▶ [Text section]:
━━━━
[Mailman-Users] optimizing mail delivery

Thu Nov 18 03:04:21 CET 1999

On Wed, 17 Nov 1999 20:37:58 -0500 (EST) 
Barry A Warsaw <bwarsaw at cnri.reston.va.us> wrote:

> So do you think the Mailman way is better or worse?  I'm curious
> because I'm trying to decide whether I should port Mailman 1.0's
> bulk mailer code to the new message pipeline.

MailMan's current code is definitely in the "good enough"
category.  

> In the current 1.2 code base (available via the anonCVS), I
> os.popen() sendmail[1] passing the entire recipient list on the
> command line, then I pipe the message text to stdin and let the
> MTA do the rest.  There's one complication; if the length of the
> recipients list is greater than a certain length (current 3000), I
> chop it up into multiple popens, but I don't do any sorting of the
> recipient list.

My view is that appropriate and efficient handling of mail for
delivery is the domain of the MTA, and should not be the domain of
MUA's (in which camp MailMan sorta falls).  As such domain sorting
is pleasant, it really only acts to further bolster technically
lagging mail servers which are in need of new life anyways.

> The advantage I see of this is that sendmail can do it's thing
> asychronously, without keeping the list object locked the entire
> time.  The disadvantage is that Mailman is only aware of delivery
> problems if the delivery bounces.

Which of course requires a local MTA, which the current design
doesn't.

What actually needs to happen (presuming my current understanding of
the source is correct) is that the abstraction of MailMan's internal
mail queue needs to be finished.  Then, a mail broadcast attempt
would only stuff messages (cheaply) into the MailMan queue
mechanism, and then return, unlocking the list objects.  The queue
object of course can be lock free (lockless DB's aren't difficult)
and you then merely need to run a could of MailMan queue runners to
pipe it to the MTA.

One the messages are stuffed, you can then fork a queue runner,
which, if there are already sufficient queue runners immediately
dies.  If more queue runners are needed however, it proceeds to grab 
messages and stuff them at the MTA in the normal fashion over SMTP.

Note:  If you do this adding VERP support becomes a doddle.

> I'm leary though of stepping on too much of the MTA's toes -- a
> good MTA should just do the right thing.

This is perhaps the best point.  Spending time to further bolster
fading technologies when better services are freely available hardly 
seems worth it.
━━━━
▶ [Requests]:
A) Answer these from the Mailman post, each on its own line:
(i) At what recipient-list length does the current code split delivery into multiple popens?
(ii) Over what protocol does a queue runner send messages to the MTA?
(iii) Which version's bulk mailer code is being considered for porting to the new message pipeline?
B) List every standalone abbreviation in the Mailman post that is written entirely in capital letters.
C) Echo the part of the Mailman post that starts with "One the messages" and goes on through "becomes a doddle.".

▶ [Recorded information]:
━━━━
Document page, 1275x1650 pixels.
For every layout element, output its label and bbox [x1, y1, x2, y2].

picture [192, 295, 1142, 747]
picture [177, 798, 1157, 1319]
━━━━
▶ [Answers for the tasks]:
A)
(i) 3000
(ii) SMTP
(iii) Mailman 1.0

B) CET, EST, MTA, MUA, DB, SMTP, VERP

C)
One the messages are stuffed, you can then fork a queue runner,
which, if there are already sufficient queue runners immediately
dies.  If more queue runners are needed however, it proceeds to grab 
messages and stuff them at the MTA in the normal fashion over SMTP.

Note:  If you do this adding VERP support becomes a doddle.